= Frank Maya (comedian) =

American musician and comedian (1950–1995)

Frank Maya (1950–1995) was a poet, musician, performance artist and stand-up comedian.

== Early life and education ==
Maya was born in Queens, one of six children, and raised in Long Island. His father, Frank, was Columbian and his mother, Janet, was Irish. Maya graduated from Hofstra University in 1972.

== Career ==
Maya began his career on the downtown New York performance art scene in the mid-1970s. In 1983, The Frank Maya Band performed occasionally at Danceteria as well as Folk City, CBGB's and The Kitchen.
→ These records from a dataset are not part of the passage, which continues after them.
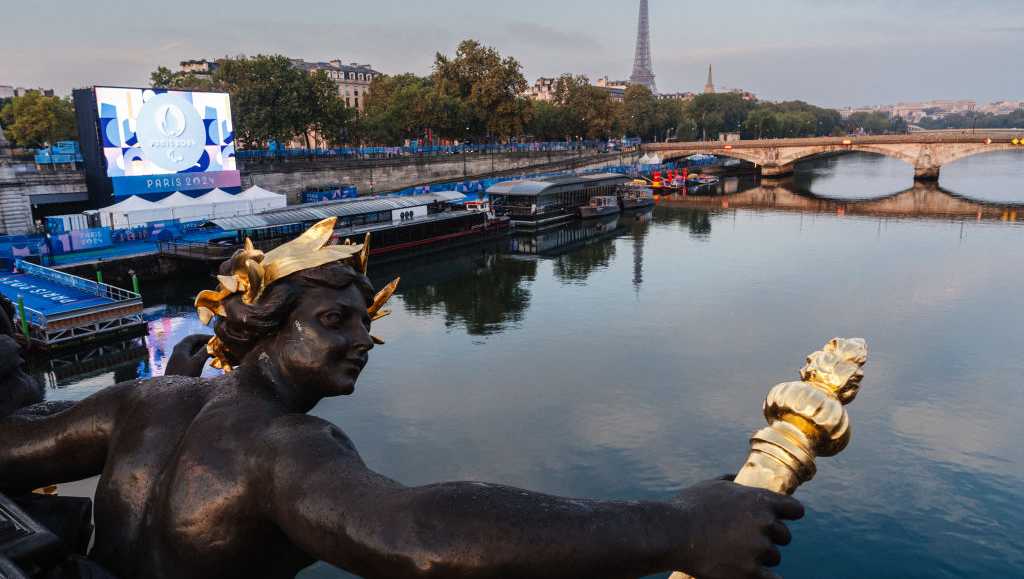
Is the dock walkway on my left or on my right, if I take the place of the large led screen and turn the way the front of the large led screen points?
on my right

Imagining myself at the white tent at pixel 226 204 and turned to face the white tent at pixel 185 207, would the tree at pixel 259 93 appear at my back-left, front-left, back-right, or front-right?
back-right

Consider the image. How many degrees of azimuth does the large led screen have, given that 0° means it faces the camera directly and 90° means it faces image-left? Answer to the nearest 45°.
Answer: approximately 315°

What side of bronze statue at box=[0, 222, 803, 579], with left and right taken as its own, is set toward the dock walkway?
left

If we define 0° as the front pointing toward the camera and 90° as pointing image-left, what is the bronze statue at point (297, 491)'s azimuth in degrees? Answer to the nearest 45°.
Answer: approximately 225°

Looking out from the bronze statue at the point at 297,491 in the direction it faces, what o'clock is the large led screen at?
The large led screen is roughly at 10 o'clock from the bronze statue.

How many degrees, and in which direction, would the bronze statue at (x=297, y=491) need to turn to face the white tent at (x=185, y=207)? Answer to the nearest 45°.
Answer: approximately 45° to its left

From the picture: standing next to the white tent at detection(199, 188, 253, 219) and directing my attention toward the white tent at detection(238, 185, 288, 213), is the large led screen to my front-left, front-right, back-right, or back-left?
back-left

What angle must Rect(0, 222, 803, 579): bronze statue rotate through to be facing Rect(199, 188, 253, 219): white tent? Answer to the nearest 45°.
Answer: approximately 45° to its left

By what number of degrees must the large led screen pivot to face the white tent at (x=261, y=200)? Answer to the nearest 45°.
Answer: approximately 45° to its left
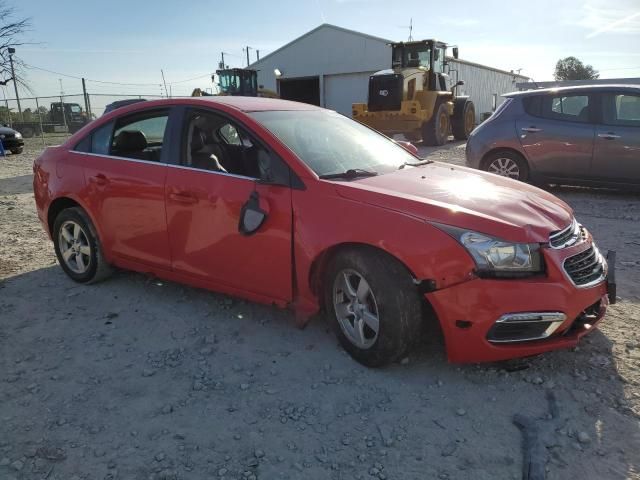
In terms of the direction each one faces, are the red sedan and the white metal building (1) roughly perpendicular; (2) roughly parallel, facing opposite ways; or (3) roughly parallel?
roughly perpendicular

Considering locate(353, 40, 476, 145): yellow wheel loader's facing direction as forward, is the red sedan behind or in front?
behind

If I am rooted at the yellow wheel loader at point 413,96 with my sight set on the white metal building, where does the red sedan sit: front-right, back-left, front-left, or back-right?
back-left

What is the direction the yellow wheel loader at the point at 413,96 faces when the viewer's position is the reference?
facing away from the viewer and to the right of the viewer

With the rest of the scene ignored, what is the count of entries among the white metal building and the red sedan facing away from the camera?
0

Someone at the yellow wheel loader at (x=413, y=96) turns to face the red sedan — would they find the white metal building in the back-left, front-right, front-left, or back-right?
back-right

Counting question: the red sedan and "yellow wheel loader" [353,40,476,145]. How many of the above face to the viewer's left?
0

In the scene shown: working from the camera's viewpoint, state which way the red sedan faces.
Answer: facing the viewer and to the right of the viewer

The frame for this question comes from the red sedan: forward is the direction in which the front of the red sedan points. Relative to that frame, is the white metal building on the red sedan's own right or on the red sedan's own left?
on the red sedan's own left

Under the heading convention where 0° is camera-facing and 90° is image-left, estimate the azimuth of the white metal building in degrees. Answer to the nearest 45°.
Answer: approximately 45°

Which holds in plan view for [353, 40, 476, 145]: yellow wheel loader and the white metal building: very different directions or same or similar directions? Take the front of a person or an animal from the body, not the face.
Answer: very different directions

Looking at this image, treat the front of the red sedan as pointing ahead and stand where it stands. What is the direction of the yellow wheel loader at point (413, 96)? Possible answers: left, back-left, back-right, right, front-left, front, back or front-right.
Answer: back-left

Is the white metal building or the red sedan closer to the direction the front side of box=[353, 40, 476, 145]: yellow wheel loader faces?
the white metal building

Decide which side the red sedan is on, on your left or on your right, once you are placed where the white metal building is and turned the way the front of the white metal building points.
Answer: on your left
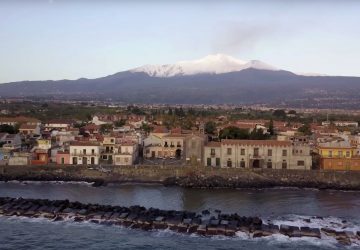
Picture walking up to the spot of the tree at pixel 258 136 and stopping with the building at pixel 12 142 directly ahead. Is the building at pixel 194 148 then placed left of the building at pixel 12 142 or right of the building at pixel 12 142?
left

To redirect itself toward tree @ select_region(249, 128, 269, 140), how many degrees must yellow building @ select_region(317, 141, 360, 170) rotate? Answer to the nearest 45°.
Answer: approximately 135° to its right

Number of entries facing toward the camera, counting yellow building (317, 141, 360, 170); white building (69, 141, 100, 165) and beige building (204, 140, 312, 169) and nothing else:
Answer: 3

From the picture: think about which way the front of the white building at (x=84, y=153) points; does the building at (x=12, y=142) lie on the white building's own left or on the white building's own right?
on the white building's own right

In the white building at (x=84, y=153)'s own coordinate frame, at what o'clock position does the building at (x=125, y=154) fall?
The building is roughly at 9 o'clock from the white building.

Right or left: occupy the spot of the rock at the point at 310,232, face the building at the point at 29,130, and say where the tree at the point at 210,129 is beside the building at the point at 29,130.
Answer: right

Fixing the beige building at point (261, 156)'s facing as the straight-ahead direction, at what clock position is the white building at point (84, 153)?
The white building is roughly at 3 o'clock from the beige building.

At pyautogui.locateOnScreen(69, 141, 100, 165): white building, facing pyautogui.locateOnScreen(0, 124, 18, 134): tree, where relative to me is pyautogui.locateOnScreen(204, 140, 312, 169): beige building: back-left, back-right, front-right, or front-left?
back-right

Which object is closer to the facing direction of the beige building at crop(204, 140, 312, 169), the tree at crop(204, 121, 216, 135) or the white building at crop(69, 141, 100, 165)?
the white building

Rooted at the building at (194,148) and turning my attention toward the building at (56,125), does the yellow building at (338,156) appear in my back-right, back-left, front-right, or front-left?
back-right

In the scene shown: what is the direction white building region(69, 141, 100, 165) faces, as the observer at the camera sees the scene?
facing the viewer
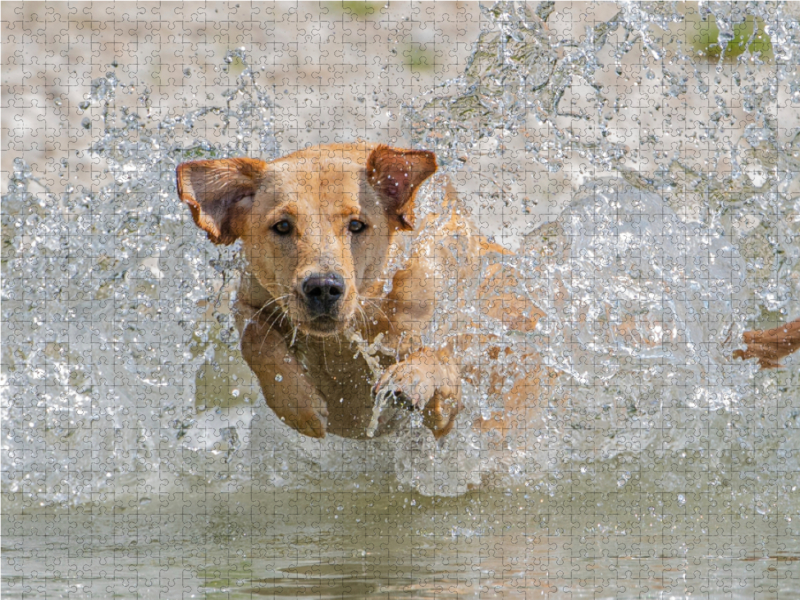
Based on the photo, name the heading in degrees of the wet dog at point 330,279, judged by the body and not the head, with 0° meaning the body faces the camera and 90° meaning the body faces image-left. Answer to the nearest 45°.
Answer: approximately 45°
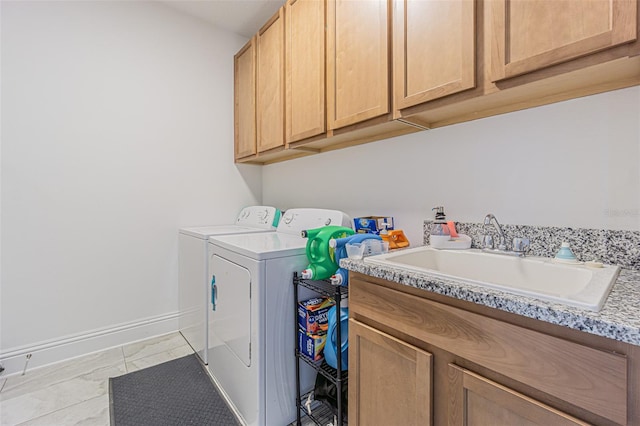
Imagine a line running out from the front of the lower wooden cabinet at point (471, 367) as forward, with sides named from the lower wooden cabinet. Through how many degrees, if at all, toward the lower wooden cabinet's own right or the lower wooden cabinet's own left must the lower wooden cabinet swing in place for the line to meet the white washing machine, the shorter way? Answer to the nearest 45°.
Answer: approximately 45° to the lower wooden cabinet's own right

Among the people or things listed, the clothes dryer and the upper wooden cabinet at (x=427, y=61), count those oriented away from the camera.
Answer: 0

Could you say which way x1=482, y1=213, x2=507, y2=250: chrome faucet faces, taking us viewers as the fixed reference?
facing the viewer and to the left of the viewer

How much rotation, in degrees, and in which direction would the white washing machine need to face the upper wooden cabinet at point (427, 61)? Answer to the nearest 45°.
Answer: approximately 90° to its left

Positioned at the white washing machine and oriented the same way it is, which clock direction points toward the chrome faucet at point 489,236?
The chrome faucet is roughly at 9 o'clock from the white washing machine.
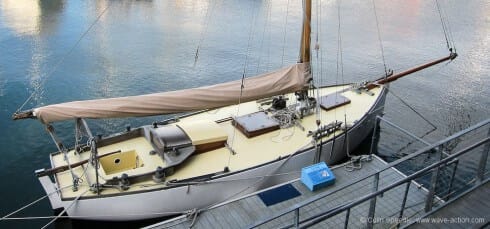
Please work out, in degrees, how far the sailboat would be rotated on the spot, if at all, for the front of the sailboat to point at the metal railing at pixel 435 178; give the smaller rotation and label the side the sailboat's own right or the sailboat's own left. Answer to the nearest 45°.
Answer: approximately 90° to the sailboat's own right

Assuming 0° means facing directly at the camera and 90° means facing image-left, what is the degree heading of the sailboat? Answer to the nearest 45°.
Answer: approximately 225°
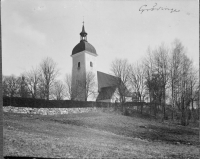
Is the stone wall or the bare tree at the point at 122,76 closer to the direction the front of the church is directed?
the stone wall

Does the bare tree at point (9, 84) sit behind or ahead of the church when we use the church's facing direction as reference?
ahead

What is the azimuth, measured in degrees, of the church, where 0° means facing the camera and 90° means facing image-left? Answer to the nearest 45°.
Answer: approximately 45°
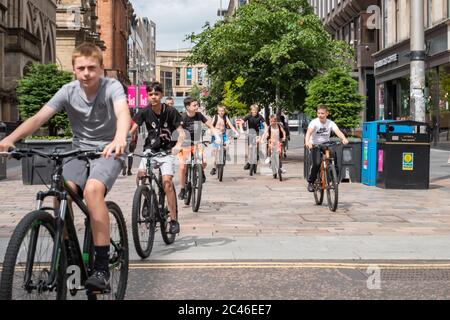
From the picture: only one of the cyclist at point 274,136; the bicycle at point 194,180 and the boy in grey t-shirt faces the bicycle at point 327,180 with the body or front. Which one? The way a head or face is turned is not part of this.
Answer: the cyclist

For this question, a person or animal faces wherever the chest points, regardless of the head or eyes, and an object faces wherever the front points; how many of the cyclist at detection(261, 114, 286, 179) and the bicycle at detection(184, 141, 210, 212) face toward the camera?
2

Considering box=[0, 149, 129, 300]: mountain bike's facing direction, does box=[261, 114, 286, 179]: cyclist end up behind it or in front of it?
behind

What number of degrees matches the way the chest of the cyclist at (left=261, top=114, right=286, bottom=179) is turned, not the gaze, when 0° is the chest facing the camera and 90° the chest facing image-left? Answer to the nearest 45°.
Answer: approximately 0°

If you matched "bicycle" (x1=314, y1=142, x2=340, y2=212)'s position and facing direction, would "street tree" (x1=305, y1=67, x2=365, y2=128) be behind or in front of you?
behind

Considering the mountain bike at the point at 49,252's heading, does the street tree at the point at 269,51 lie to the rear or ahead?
to the rear

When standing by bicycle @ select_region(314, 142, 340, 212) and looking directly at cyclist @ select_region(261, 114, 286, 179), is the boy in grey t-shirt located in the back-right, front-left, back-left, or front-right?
back-left

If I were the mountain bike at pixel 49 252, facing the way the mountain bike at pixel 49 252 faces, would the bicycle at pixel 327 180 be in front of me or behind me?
behind

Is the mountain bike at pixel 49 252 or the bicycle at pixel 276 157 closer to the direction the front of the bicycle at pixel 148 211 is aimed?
the mountain bike

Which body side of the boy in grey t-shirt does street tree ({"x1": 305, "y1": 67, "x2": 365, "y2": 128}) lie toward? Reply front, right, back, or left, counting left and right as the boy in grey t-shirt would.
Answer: back

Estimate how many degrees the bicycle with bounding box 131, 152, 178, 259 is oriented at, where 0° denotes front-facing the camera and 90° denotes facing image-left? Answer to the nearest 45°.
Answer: approximately 45°
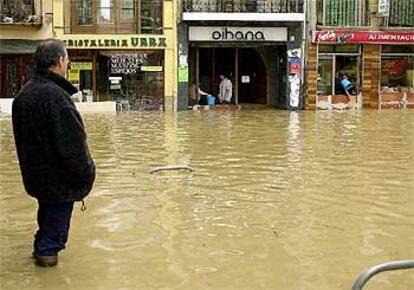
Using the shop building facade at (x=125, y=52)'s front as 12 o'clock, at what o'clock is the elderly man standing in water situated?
The elderly man standing in water is roughly at 12 o'clock from the shop building facade.

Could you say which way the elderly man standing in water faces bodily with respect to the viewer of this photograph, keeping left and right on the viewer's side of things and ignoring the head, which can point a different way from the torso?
facing away from the viewer and to the right of the viewer

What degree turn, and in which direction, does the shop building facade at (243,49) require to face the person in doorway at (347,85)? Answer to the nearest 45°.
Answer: approximately 90° to its left

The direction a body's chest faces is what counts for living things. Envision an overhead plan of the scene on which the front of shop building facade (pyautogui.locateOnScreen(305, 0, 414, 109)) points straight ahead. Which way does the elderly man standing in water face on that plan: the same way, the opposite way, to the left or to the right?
the opposite way

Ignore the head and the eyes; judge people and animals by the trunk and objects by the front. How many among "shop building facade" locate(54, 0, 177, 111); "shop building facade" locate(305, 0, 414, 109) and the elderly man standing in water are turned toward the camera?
2

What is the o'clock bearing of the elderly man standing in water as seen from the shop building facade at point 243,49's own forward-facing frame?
The elderly man standing in water is roughly at 12 o'clock from the shop building facade.

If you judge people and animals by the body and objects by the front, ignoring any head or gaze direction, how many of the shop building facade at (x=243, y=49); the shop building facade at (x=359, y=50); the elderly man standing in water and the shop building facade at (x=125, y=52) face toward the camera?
3

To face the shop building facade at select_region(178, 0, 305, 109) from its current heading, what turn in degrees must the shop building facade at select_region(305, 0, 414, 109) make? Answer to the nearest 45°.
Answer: approximately 90° to its right

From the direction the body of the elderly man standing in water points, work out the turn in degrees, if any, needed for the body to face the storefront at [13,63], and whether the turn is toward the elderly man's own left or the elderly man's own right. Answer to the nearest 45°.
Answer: approximately 45° to the elderly man's own left

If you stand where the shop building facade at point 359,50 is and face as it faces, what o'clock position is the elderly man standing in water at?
The elderly man standing in water is roughly at 12 o'clock from the shop building facade.

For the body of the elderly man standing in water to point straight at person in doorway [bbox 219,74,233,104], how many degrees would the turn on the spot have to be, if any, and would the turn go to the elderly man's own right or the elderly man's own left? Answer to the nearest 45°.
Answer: approximately 45° to the elderly man's own left

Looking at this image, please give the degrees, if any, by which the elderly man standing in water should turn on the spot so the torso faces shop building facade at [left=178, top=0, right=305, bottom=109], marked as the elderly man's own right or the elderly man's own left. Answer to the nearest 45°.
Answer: approximately 45° to the elderly man's own left

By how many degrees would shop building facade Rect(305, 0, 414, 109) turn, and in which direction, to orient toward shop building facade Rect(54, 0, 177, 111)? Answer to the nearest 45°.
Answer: approximately 90° to its right
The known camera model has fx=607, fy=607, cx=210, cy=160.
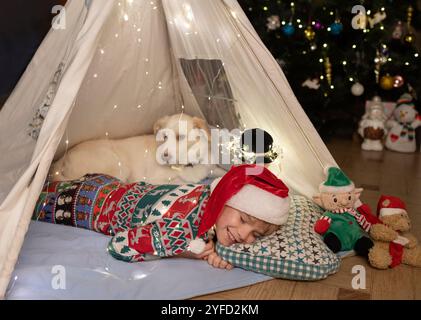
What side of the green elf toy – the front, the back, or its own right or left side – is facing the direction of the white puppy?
right

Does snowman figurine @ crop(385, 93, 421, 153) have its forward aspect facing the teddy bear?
yes

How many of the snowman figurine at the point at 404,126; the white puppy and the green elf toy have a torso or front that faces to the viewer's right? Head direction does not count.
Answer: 1

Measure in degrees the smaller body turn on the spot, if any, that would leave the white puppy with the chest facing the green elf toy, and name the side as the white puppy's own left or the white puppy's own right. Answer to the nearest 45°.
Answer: approximately 45° to the white puppy's own right

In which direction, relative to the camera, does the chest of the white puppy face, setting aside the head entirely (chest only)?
to the viewer's right

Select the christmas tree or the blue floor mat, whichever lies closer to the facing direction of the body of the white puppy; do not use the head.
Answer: the christmas tree

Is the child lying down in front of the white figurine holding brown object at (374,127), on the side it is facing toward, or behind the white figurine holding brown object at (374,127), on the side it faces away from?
in front

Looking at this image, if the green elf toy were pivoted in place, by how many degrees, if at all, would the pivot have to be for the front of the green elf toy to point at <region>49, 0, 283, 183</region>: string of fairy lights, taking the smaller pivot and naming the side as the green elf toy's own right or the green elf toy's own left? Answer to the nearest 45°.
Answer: approximately 90° to the green elf toy's own right

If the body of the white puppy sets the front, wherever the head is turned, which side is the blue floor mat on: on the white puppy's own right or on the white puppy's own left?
on the white puppy's own right

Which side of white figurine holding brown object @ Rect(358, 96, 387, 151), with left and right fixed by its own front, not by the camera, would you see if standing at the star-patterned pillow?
front

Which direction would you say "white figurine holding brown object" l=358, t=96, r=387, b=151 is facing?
toward the camera

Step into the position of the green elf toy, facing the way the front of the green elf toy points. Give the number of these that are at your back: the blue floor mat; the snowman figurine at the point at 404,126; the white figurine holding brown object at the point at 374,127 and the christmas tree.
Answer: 3

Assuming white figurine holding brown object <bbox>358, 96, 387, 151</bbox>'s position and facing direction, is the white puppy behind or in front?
in front
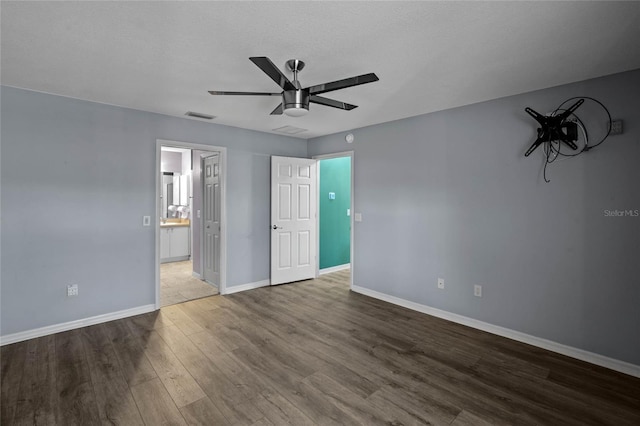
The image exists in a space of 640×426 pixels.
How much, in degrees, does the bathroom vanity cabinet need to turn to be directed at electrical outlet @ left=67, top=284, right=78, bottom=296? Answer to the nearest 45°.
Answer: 0° — it already faces it
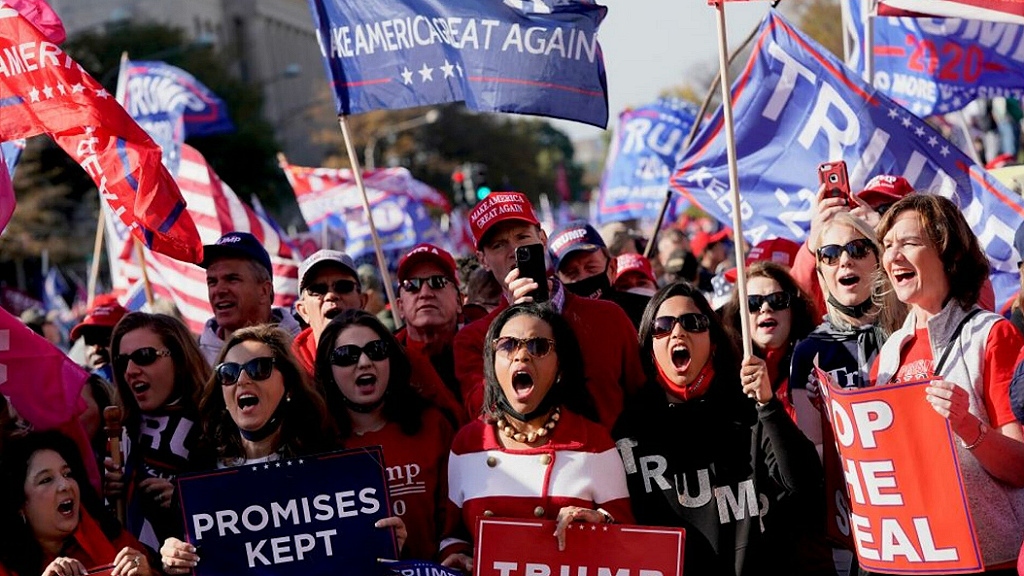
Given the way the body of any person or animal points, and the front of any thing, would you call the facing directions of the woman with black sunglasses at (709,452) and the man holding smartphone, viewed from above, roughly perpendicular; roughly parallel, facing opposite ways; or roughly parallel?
roughly parallel

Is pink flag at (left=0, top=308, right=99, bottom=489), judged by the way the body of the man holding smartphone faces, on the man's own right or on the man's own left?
on the man's own right

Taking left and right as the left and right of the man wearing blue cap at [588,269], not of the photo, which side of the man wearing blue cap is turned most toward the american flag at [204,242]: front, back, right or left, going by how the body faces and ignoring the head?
right

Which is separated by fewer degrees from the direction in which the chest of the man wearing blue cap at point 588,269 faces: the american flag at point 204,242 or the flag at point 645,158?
the american flag

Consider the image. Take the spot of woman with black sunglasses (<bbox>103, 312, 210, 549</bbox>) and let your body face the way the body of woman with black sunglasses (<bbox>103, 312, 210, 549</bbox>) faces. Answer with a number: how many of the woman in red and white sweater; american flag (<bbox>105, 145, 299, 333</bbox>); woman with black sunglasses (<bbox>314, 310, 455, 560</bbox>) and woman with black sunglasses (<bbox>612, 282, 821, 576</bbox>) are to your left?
3

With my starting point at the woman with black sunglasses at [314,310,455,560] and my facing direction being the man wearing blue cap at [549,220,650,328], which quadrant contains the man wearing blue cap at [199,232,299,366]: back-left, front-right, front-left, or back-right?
front-left

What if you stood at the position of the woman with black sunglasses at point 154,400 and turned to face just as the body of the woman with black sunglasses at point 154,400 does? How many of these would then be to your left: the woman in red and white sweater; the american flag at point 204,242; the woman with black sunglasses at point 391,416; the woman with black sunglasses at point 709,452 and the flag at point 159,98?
3

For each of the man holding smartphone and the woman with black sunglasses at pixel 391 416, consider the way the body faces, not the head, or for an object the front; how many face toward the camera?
2

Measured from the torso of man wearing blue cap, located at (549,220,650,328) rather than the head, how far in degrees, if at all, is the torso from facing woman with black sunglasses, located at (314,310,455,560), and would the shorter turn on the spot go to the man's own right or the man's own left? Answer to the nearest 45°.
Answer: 0° — they already face them

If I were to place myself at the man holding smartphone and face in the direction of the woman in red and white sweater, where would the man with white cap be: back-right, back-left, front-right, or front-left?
back-right

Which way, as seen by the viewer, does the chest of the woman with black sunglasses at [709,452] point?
toward the camera

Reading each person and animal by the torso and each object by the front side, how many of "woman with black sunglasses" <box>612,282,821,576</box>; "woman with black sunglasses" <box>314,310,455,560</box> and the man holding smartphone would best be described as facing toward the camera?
3
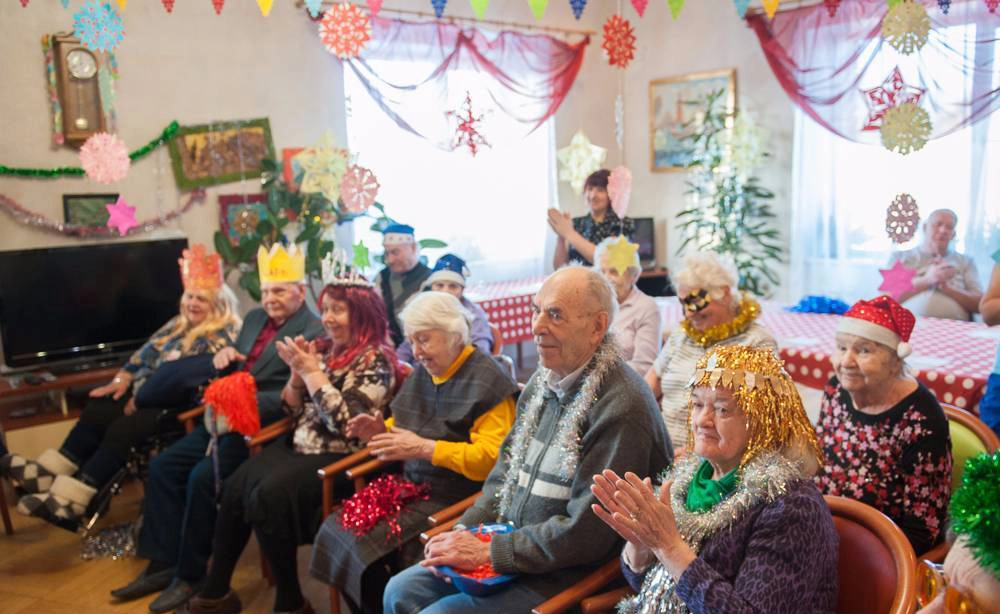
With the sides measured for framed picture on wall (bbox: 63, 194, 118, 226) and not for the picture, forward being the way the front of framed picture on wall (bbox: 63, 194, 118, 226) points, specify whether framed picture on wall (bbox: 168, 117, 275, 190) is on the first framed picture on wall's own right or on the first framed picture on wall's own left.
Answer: on the first framed picture on wall's own left

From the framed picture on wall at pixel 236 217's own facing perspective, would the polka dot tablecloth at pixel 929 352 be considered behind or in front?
in front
The New York Times said "While Mr. Maya's cheerful, punk jug-band music is very much of the moment, his humor belongs to an older tradition of anticonformist humor. His vision of America in the 80's has much in common with that of 'sick comedians' of the 50's." It also referred to Maya's music as "a different sort of folk entirely. He brings songs, poetry, prerecorded tapes, lyrics, humor and instruments that may even include such things as vacuum cleaners and garbage-can covers." With his band Frank Maya & The Decals, they released "Have You Been Getting My Letters."

In March of 1984, he performed at The Bottom Line, opening for The Waitresses.

Maya performed several one-person shows like 1987's Frank Maya Talks at LeMama, Get Out of the House and Unauthorized Autobiography: An Outing for the Whole Family.

In 1989, Maya pivoted to stand-up comedy. He told Entertainment Weekly that at the time, ”There was so much gay bashing. Sam Kinison and Andrew Dice Clay were very popular, but there were no other voices out there.” His material, he told NPR, was "about the human condition." In 1991, he did a stand-up set on MTV's Half Hour Comedy Hour. David Spade introduced Maya as "America's only openly gay comedian."

In 1993, he performed his stand-up show at The Atlantic Theater called Paying For The Pool.

== Tribute ==
In 2026, Morgan Bassichis did a one person show, Can I Be Frank? a tribute to Frank Maya, performing monologues from Maya's 1987 show, Frank Maya Talks.

== Personal ==
Frank Maya died at age 45, from heart failure that was related to AIDS on August 7, 1995. He was survived by his partner, Blake West, his parents, and his siblings.